Now that we have gone over why we should meditate let’s talk about how…

  • Sit somewhere you’re comfortable. Sit cross-legged, or if you prefer, on a straight-backed chair with your feet flat on the floor, without leaning against the back of the chair.
  • Find a comfortable sitting posture. Place your hands palms-down on your thighs and sit in an upright posture with a straight back. Have your eyes open, let your gaze rest comfortably as you look slightly downward about six feet in front of you.
  • Follow your breath. Place your attention lightly on your out-breath, while remaining aware your environment. Be with each breath as the air goes out through your mouth and nostrils and dissolves into the space around you. At the end of each out-breath, take a rest until the next in-breath naturally begins. For a more focused meditation, you can follow both the out-breaths and in-breaths.

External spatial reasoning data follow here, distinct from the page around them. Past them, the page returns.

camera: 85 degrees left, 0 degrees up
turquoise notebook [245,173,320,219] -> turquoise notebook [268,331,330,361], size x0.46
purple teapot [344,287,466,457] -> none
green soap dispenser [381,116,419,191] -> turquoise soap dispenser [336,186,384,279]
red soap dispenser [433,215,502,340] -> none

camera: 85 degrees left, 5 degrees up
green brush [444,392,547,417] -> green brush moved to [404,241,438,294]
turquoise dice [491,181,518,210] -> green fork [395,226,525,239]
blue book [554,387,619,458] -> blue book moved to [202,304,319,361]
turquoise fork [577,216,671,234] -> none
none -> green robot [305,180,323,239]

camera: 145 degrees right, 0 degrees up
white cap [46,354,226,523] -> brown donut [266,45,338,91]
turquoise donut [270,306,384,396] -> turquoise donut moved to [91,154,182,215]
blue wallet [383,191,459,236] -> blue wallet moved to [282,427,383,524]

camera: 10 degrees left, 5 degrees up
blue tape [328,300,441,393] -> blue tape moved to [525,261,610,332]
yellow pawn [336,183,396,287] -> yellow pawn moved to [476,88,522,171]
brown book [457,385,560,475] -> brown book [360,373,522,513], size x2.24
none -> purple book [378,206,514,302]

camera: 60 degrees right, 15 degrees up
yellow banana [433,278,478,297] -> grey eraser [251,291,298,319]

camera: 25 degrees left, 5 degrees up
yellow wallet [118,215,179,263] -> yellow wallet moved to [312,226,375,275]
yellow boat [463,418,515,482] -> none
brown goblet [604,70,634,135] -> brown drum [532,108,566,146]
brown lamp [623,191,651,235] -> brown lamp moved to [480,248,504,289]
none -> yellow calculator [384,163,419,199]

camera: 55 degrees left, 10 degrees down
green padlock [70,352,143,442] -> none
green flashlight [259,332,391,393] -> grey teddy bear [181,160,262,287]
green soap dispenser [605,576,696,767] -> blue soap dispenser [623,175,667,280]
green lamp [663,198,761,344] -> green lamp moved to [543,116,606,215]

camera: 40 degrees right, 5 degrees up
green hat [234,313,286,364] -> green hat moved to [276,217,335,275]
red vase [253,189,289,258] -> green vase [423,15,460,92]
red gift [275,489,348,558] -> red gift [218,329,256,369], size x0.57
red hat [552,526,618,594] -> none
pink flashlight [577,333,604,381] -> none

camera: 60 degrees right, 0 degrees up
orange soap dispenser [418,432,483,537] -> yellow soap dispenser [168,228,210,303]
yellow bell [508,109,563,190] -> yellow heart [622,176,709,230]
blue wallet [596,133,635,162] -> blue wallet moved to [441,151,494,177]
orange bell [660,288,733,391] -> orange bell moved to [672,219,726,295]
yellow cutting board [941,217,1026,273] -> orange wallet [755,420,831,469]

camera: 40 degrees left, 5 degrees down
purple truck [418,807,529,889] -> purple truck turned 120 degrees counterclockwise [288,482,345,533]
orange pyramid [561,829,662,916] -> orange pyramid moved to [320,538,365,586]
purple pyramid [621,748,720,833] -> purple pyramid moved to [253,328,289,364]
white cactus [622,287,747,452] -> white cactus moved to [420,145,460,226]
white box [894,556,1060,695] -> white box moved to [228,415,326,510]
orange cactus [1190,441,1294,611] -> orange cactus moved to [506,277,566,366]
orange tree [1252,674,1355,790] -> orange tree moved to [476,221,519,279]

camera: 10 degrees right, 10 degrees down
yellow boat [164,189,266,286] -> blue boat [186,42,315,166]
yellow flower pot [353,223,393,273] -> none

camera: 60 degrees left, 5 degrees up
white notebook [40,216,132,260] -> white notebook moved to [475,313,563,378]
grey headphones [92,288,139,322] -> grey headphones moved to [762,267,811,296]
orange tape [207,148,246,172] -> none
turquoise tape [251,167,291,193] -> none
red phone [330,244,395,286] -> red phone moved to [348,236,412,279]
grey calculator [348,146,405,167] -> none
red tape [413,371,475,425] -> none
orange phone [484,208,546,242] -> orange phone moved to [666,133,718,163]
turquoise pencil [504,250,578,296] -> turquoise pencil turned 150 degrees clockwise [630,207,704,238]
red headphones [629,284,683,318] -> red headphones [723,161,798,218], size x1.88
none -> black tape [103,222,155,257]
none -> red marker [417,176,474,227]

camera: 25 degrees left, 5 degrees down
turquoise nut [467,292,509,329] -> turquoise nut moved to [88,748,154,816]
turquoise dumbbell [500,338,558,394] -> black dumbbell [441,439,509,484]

  • Whenever you notice that a thought, feeling, or perception has moved your attention away from the breath, just say to yourself, “thinking,” and return to following the breath. This Is normal, just note the thought and continue focusing on your breathing.
  • After the allotted time, you can consider your meditation practice period over. But there’s no need to give up any sense of calm, mindfulness, or openness you’ve experienced.


Let this mindset carry with you throughout your day!